Евдокия стала порывисто поправлять платок на голове, ее губы мелко задрожали:
— Ну, нет, матушка, не на такую напала. Я мужа своего не слушалась, а тебя и подавно. Объявилась, здрасьте, командир.
— О, ты шустрая.
— Какая есть, а тебе не дозволю мною помыкать.
— Я и не помыкаю.
— Опять! Ну, чего шумите, чего? — раздался рядом спокойный голос Шарова.
— Куда глядишь, заведующий? — накинулась на него Евдокия. — В народе волнение происходит, а он — хоть бы хны. Приехали нивесть откуда и туда же — учат.
— Это ты зря, — вразумительно произнес Шаров, — женщина со всей совестью к нашему делу прилаживается, а ты…
— Обрадовался до смерти… Возьми, прогони Евдокию есть кем теперь заменить. Свои теперь не нужны.
— Ну, закусила удила. — Шаров махнул рукой, обернулся к Масловой: — Не замай, покричит, сама отойдет.
Маслова подняла метлу, начала снова мести пол. Евдокия долго не могла успокоиться, ворчала себе что-то под нос, искоса поглядывала на ткачиху.
III
Видимо, в дороге Валя простудилась, заболела гриппом. Жаловалась на головную боль, кашляла, по ночам бредила. В бреду плакала, звала мать:
— Не бросай меня, мамочка, боюсь.
Анна Степановна тихонько подходила к постели, тревожно прислушивалась к прерывистому дыханию.
— Бедная сиротка, — шептала она, всматриваясь в лицо девочки. Уже никогда над изголовьем этого ребенка не склонится родная мать, не поправит прядь ее волос, не приласкает. Старая ткачиха испытывала к Вале нежную жалость, чувствовала себя виноватой: не уберегла дорогой, застудила.
Остальные ребята были здоровы, беззаботно резвились на дворе. Они быстро свыклись с деревенской жизнью, иногда только кто-нибудь вспомнит город, спросит: «А почему тут трамваи не ходят?» «Бабушка, а где здесь фабрика?» Прибегут со двора, посинелые от холода, с грязными, мокрыми ногами — и сразу:
— Кушать! Хлеба дай, бабушка.
Анна Степановна только головой качала:
— Пострелята, удержу нет. Простудитесь, заболеете, как Валюшка.

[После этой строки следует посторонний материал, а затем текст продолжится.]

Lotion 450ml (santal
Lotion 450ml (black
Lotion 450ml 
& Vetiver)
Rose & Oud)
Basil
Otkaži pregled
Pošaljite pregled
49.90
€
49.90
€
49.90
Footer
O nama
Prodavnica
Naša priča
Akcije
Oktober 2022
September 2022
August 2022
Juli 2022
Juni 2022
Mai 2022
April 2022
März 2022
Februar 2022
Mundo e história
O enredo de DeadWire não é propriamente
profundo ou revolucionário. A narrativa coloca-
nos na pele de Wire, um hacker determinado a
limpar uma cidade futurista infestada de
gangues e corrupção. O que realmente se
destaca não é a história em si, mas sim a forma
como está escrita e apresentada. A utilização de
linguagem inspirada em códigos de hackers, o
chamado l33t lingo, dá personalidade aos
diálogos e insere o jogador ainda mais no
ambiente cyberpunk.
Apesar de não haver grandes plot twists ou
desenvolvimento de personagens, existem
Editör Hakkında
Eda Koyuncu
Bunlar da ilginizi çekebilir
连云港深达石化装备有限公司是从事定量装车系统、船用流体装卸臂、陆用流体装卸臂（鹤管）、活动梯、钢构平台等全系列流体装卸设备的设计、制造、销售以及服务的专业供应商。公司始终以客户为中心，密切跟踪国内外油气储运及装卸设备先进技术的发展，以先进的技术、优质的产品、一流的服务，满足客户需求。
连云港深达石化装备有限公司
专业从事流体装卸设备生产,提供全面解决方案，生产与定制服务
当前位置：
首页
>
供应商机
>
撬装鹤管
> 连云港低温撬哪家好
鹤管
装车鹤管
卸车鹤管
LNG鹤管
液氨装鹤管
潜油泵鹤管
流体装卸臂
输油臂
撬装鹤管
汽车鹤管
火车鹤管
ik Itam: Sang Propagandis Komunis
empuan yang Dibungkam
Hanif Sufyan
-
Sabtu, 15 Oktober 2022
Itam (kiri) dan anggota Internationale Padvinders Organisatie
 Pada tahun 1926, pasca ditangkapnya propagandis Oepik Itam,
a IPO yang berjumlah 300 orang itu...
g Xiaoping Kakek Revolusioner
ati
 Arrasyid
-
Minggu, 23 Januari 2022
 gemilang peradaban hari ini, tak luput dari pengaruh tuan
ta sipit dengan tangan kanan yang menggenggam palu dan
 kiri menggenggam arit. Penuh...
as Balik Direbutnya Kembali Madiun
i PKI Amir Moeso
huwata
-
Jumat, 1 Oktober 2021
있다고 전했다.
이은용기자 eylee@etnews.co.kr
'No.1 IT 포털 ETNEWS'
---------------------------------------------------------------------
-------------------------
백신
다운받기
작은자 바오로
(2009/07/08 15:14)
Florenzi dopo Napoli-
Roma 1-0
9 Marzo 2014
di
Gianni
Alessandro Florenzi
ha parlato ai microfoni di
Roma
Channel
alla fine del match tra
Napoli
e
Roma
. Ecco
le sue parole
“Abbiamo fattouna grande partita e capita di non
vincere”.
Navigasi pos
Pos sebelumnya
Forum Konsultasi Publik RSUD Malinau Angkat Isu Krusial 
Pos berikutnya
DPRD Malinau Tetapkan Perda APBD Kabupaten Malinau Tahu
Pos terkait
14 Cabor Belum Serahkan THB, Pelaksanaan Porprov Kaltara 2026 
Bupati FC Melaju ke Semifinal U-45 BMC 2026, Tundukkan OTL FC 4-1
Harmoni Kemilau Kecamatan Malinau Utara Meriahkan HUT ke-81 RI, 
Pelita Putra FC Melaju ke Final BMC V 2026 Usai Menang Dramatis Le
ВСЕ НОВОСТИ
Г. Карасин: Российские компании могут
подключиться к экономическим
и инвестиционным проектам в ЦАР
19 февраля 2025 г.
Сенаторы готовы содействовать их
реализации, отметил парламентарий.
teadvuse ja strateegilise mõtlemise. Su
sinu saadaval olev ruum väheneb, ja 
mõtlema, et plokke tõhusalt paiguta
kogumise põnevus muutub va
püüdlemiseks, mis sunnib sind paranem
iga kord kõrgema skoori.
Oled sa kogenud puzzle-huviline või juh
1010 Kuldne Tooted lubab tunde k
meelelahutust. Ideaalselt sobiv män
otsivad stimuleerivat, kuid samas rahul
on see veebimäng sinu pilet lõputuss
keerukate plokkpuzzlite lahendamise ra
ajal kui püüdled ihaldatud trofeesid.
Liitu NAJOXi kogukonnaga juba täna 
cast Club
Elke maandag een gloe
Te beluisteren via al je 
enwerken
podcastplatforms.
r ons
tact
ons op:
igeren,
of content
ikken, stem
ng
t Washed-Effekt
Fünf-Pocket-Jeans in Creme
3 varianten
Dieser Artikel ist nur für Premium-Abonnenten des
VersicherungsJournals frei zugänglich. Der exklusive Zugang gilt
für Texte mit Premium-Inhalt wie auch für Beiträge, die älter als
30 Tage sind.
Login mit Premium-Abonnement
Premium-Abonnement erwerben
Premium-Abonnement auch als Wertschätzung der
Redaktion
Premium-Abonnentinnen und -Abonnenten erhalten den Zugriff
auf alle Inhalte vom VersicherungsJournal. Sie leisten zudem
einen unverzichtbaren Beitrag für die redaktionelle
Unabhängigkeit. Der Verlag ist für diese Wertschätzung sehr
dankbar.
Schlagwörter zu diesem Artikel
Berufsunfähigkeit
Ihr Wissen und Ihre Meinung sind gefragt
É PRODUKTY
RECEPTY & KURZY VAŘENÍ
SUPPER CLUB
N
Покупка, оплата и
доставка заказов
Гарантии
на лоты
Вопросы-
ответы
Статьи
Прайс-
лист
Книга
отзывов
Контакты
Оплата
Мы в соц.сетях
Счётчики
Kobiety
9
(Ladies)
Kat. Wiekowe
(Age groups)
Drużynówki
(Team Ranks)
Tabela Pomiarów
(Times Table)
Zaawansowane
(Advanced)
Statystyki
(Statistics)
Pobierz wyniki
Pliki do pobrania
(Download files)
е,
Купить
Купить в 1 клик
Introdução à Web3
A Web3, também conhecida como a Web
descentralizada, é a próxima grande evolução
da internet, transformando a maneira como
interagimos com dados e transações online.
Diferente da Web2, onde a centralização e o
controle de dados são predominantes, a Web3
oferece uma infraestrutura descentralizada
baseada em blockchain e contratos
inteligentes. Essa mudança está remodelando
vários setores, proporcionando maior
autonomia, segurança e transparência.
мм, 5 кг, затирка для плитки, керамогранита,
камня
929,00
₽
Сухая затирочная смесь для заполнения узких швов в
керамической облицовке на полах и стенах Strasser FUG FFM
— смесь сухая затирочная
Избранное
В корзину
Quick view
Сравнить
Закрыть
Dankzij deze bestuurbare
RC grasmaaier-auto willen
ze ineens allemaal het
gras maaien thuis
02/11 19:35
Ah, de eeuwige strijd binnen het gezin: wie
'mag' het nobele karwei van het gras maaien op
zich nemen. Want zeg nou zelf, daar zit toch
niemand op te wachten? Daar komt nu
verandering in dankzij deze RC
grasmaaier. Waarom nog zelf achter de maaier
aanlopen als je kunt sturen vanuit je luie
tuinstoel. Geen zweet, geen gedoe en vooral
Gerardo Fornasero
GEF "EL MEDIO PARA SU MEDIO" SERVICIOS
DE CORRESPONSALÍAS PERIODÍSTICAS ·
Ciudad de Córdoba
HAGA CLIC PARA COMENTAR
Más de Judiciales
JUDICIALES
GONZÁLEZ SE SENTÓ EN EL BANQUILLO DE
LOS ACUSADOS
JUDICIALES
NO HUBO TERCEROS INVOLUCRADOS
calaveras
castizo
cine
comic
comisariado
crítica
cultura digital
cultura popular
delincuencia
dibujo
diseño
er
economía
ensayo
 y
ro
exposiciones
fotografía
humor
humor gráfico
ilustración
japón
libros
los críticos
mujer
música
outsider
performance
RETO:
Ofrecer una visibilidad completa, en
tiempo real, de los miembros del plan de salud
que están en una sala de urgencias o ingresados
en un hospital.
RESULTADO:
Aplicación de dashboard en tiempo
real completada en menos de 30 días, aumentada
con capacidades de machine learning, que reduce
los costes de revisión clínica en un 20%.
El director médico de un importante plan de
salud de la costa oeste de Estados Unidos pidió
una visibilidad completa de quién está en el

Сидя за столом, уплетая за обе щеки вареную картошку, дети безумолку болтали, смеялись, ссорились, случалось, дрались, — словом, вели себя как дети, как всегда, будто ничего не произошло в их жизни, будто нет войны и они не совершили тысячеверстного переезда. Наскоро поев, снова убегали во двор. А Валя лежала в постели, тихая, с бледными впалыми щеками, смотрела пристально на Анну Степановну, ни о чем не просила, ни на что не жаловалась. Ее большие, слегка увлажненные глаза были печальны и задумчивы. Маслова склонялась над ней, поправляла подушку.
— Что ты? Что, моя капелька?
Валя отводила глаза, молчала.
Анна Степановна подобрала ее в пути на пароходе. В большом вместительном трюме четвертого класса было тесно от пассажиров и наваленного в беспорядке багажа. Люди сидели на сундуках, узлах, чемоданах, спали вповалку, ели, курили, играли в карты и домино, спорили, ругались, рассказывали анекдоты, сообщали последние вести: о бомбежке Москвы, о жестоких боях на подступах к столице. Жизнь шла своим чередом на этом ноевом ковчеге, плывущем туманной дождливой осенью вниз по реке. И вот однажды, когда Маслова, постелив на чемодан газету, разложила ломти калача, колбасу, масло, и вся семья принялась за еду, к ним подошла черноволосая большеглазая девочка. Она молча наблюдала, как дети ели бутерброды, ее глаза жадно провожали каждый кусок.